カール・タロウ・グリーンフェルド「史上最悪のウイルス 上―そいつは、中国奥地から世界に広がる」「史上最悪のウイルス 下―そいつは、中国奥地から世界に広がる」
〝戦慄ノンストップ! バイオノンフィクション〟
〝エボラを凌ぐ感染力 謎の伝染病の正体を暴け!〟
02年から03年にかけ、世界を恐怖に陥れた、
SARSを題材にしたノンフィクション。
ちなみに、はまぞうの表示だと1巻・3巻だが、
これは間違いで、上下巻の構成になっている。
文春文庫でも1918年のスペイン風邪を題材にした、
「四千万人を殺した戦慄のインフルエンザの正体を追う (文春文庫)」が、
今月刊行されているんだけど、もしかして伝染病ブーム?
巨大都市化で〝野味の時代〟を迎えていた経済特区深圳。
江西省から職を求めてきた方林が、ありついた仕事は野生動物料理の解体業。
住居はきらびやかな繁栄の裏側にある、不潔なスラム。
人を極度の低酸素症に陥れる謎の伝染病は、その深遠なる闇の中から現れた。
医療関係者や旅行者を媒体に、じわじわと広がっていく恐怖の病。
世界中のラボが伝染病の特定、そして対策を探るため躍起になるが、
全人代を目前に控えていた中国当局は、
予防措置をとるどころか、ひたすら情報の隠蔽に走るのだった−
作者は、ビクトリア湾と九龍を目下に臨む、
香港島にオフィスを置く「タイム」アジア版の編集長。
イラク戦争に世界の目が注がれる中、SARS流行の兆しをいち早くつかみ、
情報隠蔽を図る中国当局の裏をかいて、最悪の被害を防ぐ一助となった。
〝物語〟は冒頭に載せられた、
香港大学のウイルス学者 管軼の言葉に従って進められる。
〝ウイルスにかかわる問いは四つしかない。

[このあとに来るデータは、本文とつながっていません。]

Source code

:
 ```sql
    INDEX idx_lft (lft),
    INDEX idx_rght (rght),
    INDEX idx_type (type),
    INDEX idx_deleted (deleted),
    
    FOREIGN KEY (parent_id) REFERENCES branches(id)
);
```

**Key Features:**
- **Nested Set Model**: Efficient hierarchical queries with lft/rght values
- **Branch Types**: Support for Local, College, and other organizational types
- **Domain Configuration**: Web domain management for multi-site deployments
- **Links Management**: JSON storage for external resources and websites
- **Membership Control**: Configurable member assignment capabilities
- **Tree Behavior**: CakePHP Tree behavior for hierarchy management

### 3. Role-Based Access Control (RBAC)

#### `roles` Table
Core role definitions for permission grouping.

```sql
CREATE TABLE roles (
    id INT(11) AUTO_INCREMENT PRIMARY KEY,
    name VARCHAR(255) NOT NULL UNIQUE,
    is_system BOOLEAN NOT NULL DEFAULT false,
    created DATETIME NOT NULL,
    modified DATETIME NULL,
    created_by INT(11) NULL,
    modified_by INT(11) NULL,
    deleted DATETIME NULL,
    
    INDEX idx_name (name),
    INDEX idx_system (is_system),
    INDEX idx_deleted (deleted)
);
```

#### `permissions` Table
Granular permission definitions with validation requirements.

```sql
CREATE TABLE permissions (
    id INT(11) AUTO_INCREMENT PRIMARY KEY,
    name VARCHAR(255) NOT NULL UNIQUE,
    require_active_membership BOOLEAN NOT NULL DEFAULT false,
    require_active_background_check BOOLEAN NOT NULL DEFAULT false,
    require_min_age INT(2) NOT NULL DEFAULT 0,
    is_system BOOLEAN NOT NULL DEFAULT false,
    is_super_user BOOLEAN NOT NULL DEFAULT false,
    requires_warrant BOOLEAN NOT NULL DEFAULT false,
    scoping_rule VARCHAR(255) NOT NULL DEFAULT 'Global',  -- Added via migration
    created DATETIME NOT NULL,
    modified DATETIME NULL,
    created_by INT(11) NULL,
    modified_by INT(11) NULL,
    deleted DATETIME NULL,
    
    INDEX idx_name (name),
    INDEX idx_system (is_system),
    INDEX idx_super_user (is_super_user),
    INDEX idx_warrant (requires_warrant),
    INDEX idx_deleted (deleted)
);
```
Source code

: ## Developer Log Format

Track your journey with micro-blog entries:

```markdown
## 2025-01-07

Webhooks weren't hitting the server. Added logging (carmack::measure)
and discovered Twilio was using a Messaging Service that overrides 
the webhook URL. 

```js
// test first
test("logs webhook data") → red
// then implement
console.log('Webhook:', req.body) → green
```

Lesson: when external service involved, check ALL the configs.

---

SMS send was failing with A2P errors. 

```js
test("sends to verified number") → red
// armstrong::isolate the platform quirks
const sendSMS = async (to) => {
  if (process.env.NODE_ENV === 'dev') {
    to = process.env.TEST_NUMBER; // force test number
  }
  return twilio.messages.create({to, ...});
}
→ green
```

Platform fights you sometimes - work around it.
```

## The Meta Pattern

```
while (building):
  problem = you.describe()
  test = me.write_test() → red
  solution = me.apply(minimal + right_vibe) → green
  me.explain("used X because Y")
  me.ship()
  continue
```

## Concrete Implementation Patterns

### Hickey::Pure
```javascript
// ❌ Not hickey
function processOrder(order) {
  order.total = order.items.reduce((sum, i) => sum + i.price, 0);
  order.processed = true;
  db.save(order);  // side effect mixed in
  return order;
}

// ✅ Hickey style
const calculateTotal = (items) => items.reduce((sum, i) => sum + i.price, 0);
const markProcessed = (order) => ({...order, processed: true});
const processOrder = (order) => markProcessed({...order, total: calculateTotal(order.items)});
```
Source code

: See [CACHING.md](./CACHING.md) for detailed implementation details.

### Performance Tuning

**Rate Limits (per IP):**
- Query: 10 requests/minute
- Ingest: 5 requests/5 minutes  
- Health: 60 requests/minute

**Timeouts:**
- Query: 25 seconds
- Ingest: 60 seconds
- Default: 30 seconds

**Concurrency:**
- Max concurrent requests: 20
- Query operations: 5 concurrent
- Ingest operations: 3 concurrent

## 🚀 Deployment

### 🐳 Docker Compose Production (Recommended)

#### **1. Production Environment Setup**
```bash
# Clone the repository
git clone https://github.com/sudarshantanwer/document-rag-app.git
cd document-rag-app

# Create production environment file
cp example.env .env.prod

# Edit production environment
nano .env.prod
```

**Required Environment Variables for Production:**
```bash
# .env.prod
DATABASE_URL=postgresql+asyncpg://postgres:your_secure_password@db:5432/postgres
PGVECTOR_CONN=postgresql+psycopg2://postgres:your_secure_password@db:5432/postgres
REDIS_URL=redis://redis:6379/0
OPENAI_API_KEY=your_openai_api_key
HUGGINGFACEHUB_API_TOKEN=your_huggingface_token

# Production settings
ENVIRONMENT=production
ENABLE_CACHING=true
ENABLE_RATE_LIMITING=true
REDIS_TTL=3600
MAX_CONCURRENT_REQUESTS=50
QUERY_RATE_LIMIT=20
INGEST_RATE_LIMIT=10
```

すなわち、
それはなにか?
それはなにをするのか?
それはどこからくるのか?
それをどう殺すのか?〟
深圳から広州、香港、北京、そして、世界へ−
SARS騒動がたどった顛末を知っている以上、
結末はわかってしまっているのが残念ではあるのだが、
一刻を争う緊迫感、そしてじりじり迫ってくる恐怖は、
まさしく一級のタイムリミット・サスペンスの様相を呈している。
それはエボラ出血熱を扱った「ホット・ゾーン―恐怖!致死性ウイルスを追え! (小学館文庫)」や、
ダスティン・ホフマン主演の「アウトブレイク [DVD]」を思わせる迫力だ。
そしてこのノンフィクションの恐ろしさはもう一つある。
瀬戸際で運良く堰き止められはしたが、
中国当局の隠蔽工作が、世界を危機に陥れていたことがよくわかる。
一方で、その専制国家ぶりが、最終的には役に立った、という皮肉。
つくづく中国ってやつは…、と呆れてみたり、脅えてみたり…
昔、中国人全員が一斉に地面を踏みならしたら、地球は崩壊する、という、
まことしやかな冗談を口にしていたこともあったが、
人類を滅ぼすのは、やはり中国なのかな、とあらためて思ってみたりもするのだった。
そうして考えると、史上最悪のウイルスが、
史上最悪の国家からわき出てきたのは、むしろ必然だったのかもしれない。